Having quashed expectations once and for all, there’s no way Westerberg could have disappointed (or, it seems, surprised) anyone on his next album. With heartfelt lines like “A good day is any day that you’re alive,” sung against a spare blend of piano, drums and strings, Eventually reduces the author of “Bastards of Young,” “Unsatisfied” and “Hold My Life” (a song that gets a passing reference in “Good Day”) to Hallmark sentimentality. Though the music floats along dreamily, the sardonic “MamaDaddyDid” (“decided not to raise any children — just like my-my-my Mom and Daddy did”) hints at the broken bottle his songs used to wield, but there’s no danger of bloodshed there, or in such equally tepid observations as “These Are the Days” and “Time Flies Tomorrow.” The Minneapolitan’s familiar skills as an engaging singer and catchy melodicist are intact — the album is very much of a piece with 14 Songs, although it’s more comfortable in the benign folk-rock center than escaping to louder climes — but the lyrics’ resignation suits Westerberg to an entirely different audience than is likely to recognize his name (or, for that matter, the recycled tune of “Once Around the Weekend” or the guitar chords of “You’ve Had It With You”).

Returning to the independent label world for the first time since Let It Be, Westerberg introduced an alter-ego, Grandpaboy. While the self-titled five-song EP is generally goofy fun, the one serious song, “Lush and Green,” ranks as one of his strongest and most revealing ballads.

No sense of fun or strong material is evident on Suicane Gratfication, a career nadir produced by Don Was. With Westerberg trying (and failing miserably) to write more overtly poetic lyrics than ever, the album is split between morose self-pity (“Best Thing That Never Happened”) and treacly sentiment (“Actor in the Street,” “Sunrise Always Listens”). Take the bitter irony, cavalier charm and sharp wit out of the Replacements (not to mention the booze, drug and fear of success), and this is what you get.

Set exercise A
How would you render this sentence from the review in Spanish: "Returning to the independent label world for the first time since Let It Be, Westerberg introduced an alter-ego, Grandpaboy."?
These rows are unrelated to the review above.

Data shown
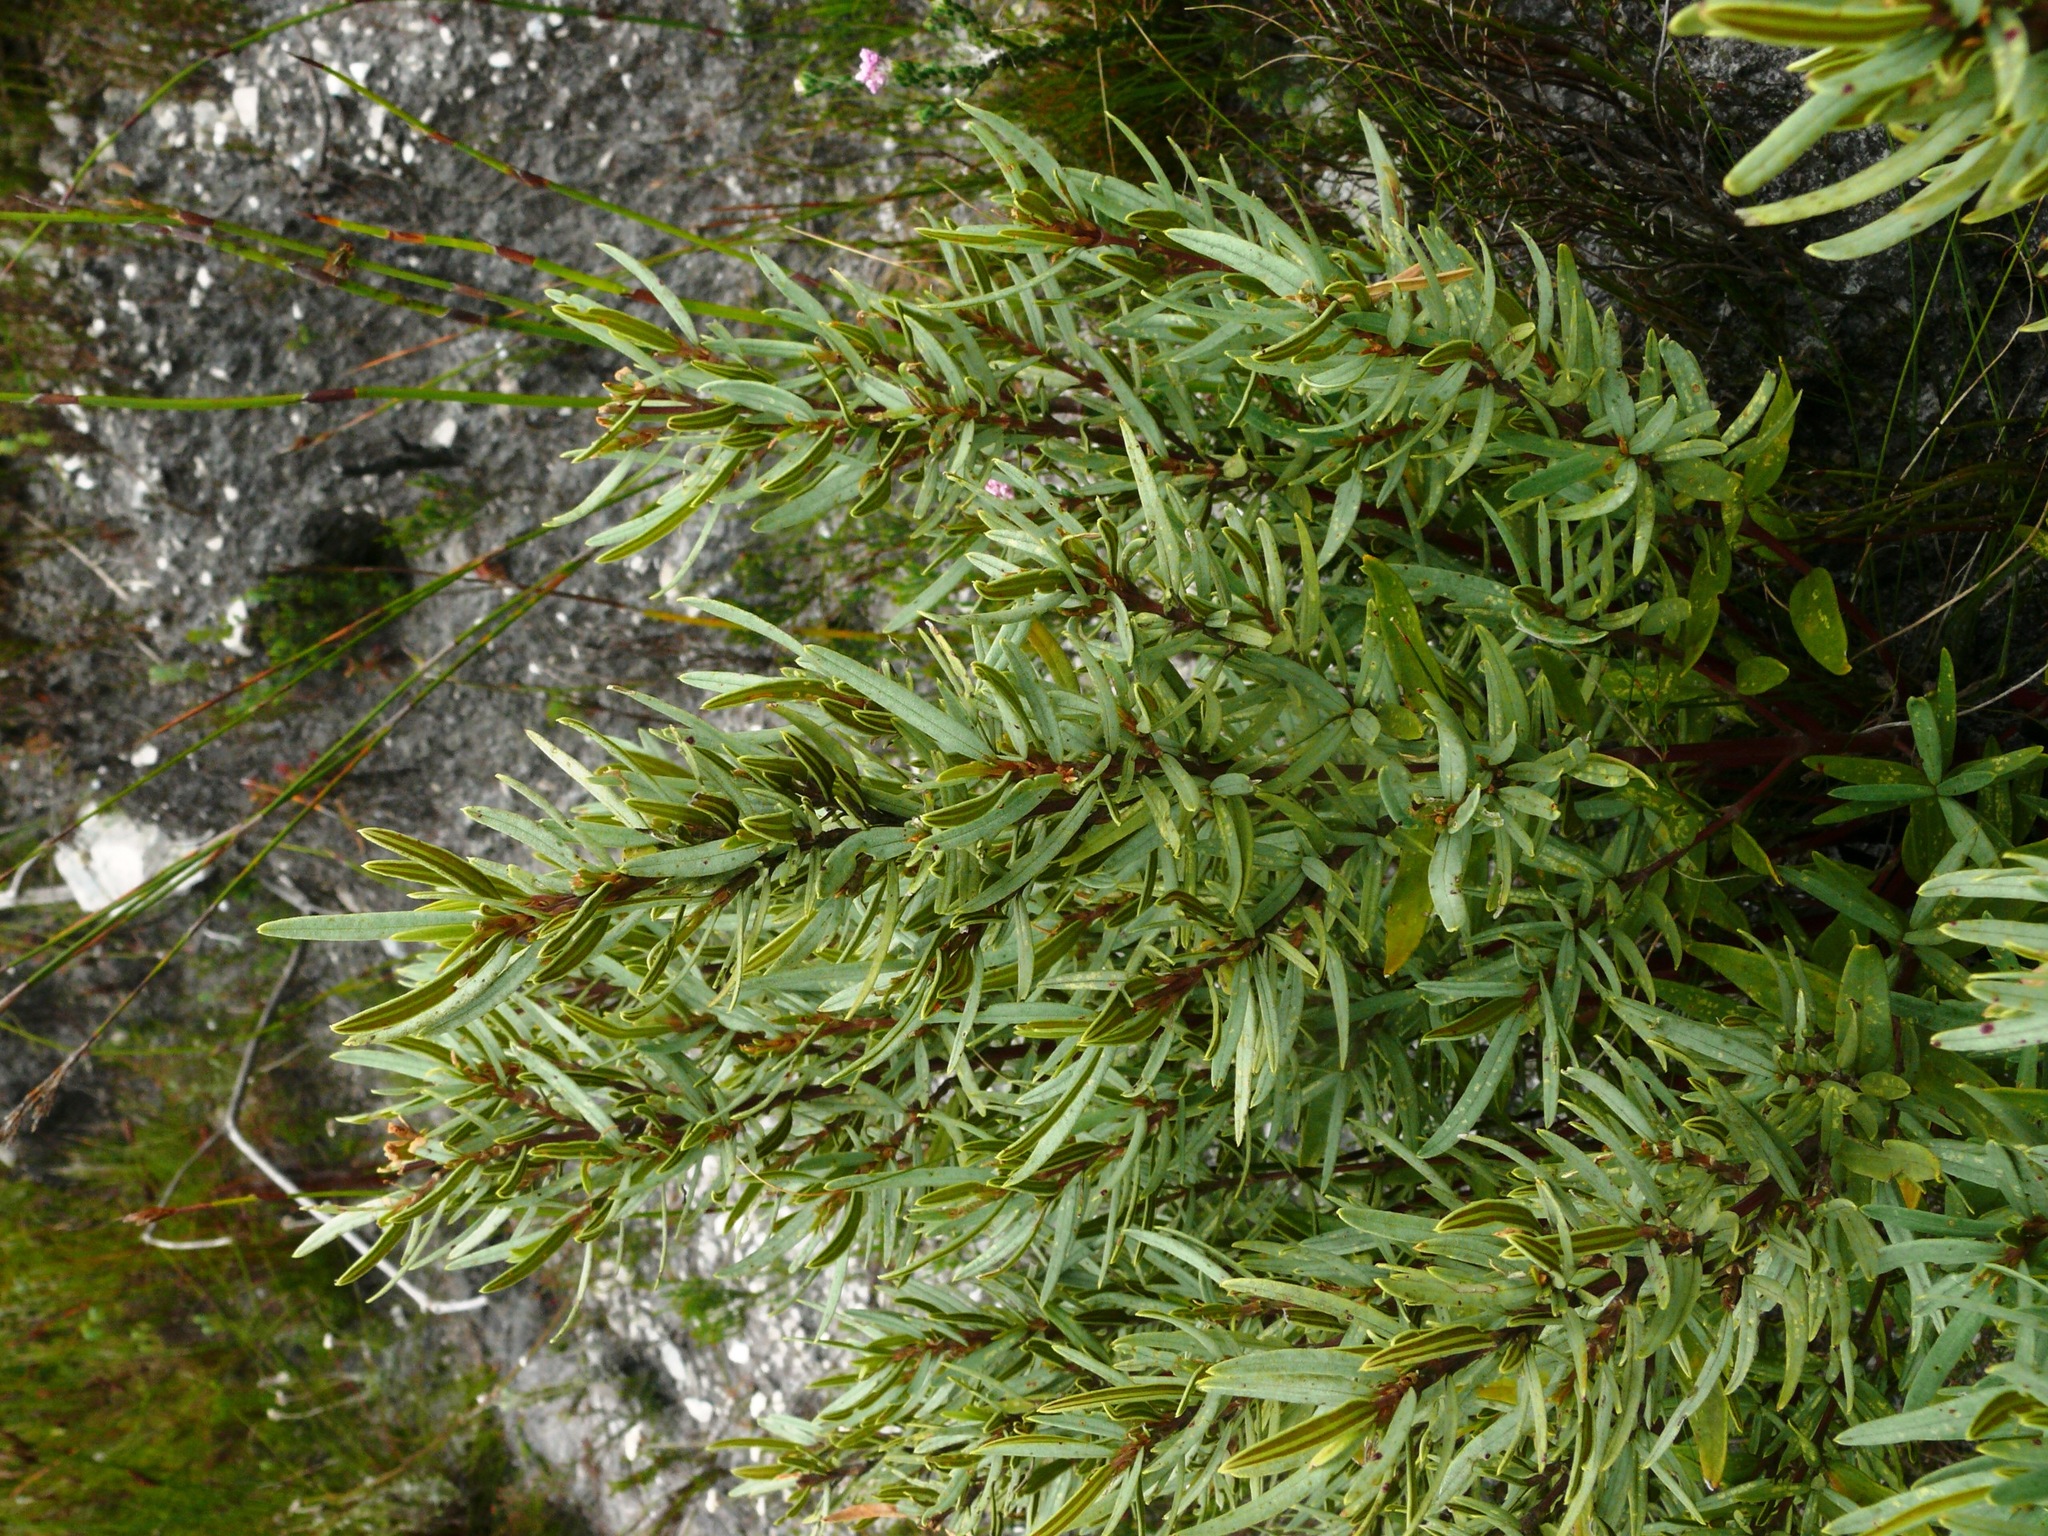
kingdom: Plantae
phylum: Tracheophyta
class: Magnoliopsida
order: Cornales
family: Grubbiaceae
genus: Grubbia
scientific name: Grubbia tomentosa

Set exercise B
In the rows above, swap "scientific name" for "binomial name" and write all the rows out again with nothing else changed. Leave out the pictures.

Full output A
Al regresar al mundo de los sellos independientes por primera vez desde Let It Be, Westerberg presentó un alter ego, Grandpaboy.

Full output B
kingdom: Plantae
phylum: Tracheophyta
class: Magnoliopsida
order: Cornales
family: Grubbiaceae
genus: Grubbia
binomial name: Grubbia tomentosa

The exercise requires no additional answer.